We had to carry umbrellas the rest of the day. Aleah fell on the wet pavement, but was not hurt. She and Ava were hurrying to get from the van to the temple in the rain. I remember when Aleah and I went to the Banyan Temple in '04. She was so hyper, she began to climb around and around in the pagoda and the higher she went, the more excited she became, and the faster she went. There is only a wooden rail to keep you from falling, and I finally made her stop, as I was afraid she would get too far ahead of me and try to climb on the rail. She didn't remember it, so I am glad she got to see it again.

There were big golden Buddhas there and people being blessed by a Buddhist monk. Aleah was surprised to see people bowing down before the golden Buddhas and she said to me "Mom, we're not supposed to do that, are we?" Ava recognized the statues and seemed to know the history and story of the Buddhist beliefs. Our guide told us more than once that we could choose to be blessed in the temple by the Buddhist monk there, but we all declined.

John says all Chinese people must be cremated as there is no land to bury them on. Their families will have a ceremony and can place their family member's name on an inscription inside the temple. We were going to go see this, but we only made it to the doorway, as there was a family having a ceremony there to place their family member's inscription on the wall, and we did not want to disturb them.

Next we toured the Chen Family House, which was built in the mid 1800's by the Chen family for use as a place to worship and as a family school. It was privately owned, but taken over by the government. There were a lot of mini-stores there, and the girls enjoyed shopping for little trinkets. Ava chose a key chain that was a girl in a kimono. When our guide told her it was a Japanese girl, she went back to the store and exchanged it for a Hello Kitty key chain instead. There is still tension between the two countries left over from the war, and Ava evidently has learned this, because she wanted no part of anything Japanese. I noticed our guide told us that our ipad could be plugged in anywhere in the world to charge and be fine, but Aleah's Nintendo couldn't because it was a "cheap Japanese thing" that would fry if exposed to China's stronger electrical current. lol (This morning I realized there was 110 electricity in our bathroom, so Aleah has been charging up her Nintendos for she and Ava to play games against each other on our flight home.) That is the only 110 outlet I have ever seen in China. The Victory also has a good water filtration system, so they have drinkable water in the hotel rooms.

We had planned to walk through the spice market to the Cantonese restaurant for our evening meal, but because it was raining, the girls elected to eat hot soup noodles from the 7-11 instead. I buy our bottled water there, as you can get it for 2.50 yuan vs. the 20 yuan it costs at the Victory, and it is right around the corner. The girls usually stay in the hotel room and can watch me out the window. This morning I had two of their tea-boiled eggs, just like Aleah and I used to have every night at her insistence. Very salty and flavorful.
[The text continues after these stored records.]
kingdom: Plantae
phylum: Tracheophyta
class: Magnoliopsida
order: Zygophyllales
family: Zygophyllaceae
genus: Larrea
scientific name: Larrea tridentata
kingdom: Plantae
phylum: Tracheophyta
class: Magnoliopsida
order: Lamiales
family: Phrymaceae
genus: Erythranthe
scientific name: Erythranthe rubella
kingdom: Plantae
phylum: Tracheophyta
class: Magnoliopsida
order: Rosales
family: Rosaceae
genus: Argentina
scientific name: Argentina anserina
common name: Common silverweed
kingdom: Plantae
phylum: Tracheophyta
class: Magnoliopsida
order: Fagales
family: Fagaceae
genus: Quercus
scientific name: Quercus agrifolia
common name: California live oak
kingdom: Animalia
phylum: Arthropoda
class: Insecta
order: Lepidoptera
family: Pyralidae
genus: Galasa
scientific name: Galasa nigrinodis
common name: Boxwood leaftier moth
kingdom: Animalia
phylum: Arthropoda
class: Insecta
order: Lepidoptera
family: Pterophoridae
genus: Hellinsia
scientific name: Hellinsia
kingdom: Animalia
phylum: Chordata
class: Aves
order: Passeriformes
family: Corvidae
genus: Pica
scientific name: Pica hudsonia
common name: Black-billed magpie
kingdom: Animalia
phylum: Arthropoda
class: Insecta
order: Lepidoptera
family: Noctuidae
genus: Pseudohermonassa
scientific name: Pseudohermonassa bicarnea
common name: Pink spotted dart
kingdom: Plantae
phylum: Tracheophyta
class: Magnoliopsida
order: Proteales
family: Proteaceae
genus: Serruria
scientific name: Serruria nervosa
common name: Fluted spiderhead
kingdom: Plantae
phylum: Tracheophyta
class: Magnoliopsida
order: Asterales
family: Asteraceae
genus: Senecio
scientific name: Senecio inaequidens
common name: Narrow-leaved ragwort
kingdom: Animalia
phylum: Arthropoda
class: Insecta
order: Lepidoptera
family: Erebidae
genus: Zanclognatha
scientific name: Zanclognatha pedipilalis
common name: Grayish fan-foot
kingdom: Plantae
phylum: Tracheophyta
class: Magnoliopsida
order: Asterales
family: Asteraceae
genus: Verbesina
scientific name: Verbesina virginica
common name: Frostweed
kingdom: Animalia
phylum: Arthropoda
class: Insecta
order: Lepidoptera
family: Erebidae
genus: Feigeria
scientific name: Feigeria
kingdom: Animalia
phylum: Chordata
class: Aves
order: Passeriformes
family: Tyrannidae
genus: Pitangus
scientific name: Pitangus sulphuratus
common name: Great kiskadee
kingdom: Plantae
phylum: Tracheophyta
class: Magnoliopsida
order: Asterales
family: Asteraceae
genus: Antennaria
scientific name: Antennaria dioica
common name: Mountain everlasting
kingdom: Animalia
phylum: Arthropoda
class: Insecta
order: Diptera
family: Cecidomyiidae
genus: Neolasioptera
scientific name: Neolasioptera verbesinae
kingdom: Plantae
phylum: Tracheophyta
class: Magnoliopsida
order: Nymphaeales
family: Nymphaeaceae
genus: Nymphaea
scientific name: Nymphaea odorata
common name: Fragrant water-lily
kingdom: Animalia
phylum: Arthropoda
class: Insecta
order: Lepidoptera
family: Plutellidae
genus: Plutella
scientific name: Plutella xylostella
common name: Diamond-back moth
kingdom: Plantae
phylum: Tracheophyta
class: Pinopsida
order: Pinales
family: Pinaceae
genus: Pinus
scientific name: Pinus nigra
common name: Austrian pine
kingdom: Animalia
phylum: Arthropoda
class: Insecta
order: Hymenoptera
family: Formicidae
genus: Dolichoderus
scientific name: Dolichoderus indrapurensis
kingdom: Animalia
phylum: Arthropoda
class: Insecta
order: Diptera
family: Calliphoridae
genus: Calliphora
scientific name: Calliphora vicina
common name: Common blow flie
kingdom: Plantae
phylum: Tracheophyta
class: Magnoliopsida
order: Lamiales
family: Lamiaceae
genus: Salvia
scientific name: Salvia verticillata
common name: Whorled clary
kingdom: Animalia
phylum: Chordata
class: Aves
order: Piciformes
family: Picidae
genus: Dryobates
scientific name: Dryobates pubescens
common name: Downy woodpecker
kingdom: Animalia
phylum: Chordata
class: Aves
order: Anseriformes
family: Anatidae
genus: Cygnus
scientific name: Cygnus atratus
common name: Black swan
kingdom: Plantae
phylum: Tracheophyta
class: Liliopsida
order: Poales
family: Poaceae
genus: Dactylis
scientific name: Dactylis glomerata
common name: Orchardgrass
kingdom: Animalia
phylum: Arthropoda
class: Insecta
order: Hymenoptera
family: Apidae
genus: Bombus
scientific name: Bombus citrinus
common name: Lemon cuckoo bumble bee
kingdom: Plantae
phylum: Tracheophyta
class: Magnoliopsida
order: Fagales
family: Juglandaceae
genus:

John asked Ava if her foster family had parents or relatives in the countryside they visited and she said no, she has never been outside a city. She went with a group of orphanage children to China's Expo in Shanghai once and also to an outing in Hainan province, flying both times. Those are her two biggest trips until now.

Tomorrow we are going to get Ava's TB test results, then John will take the girls and I to the other family's hotel. They have been to Guangzhou four times now and are comfortable using the subway system. John cannot be with us tomorrow afternoon, and he is nervous about us taking the subway. No doubt he would be in trouble if he "lost" Americans in the city. We plan to use the subway to go visit the Safari Park. They have white tigers there - 80% of those left in the world, per John's statements. It will be an all day event, after which we will hire a taxi to return us to the hotel. The girls are looking forward to a fun day. I am hoping it doesn't rain!!

I will try to post some new pictures!!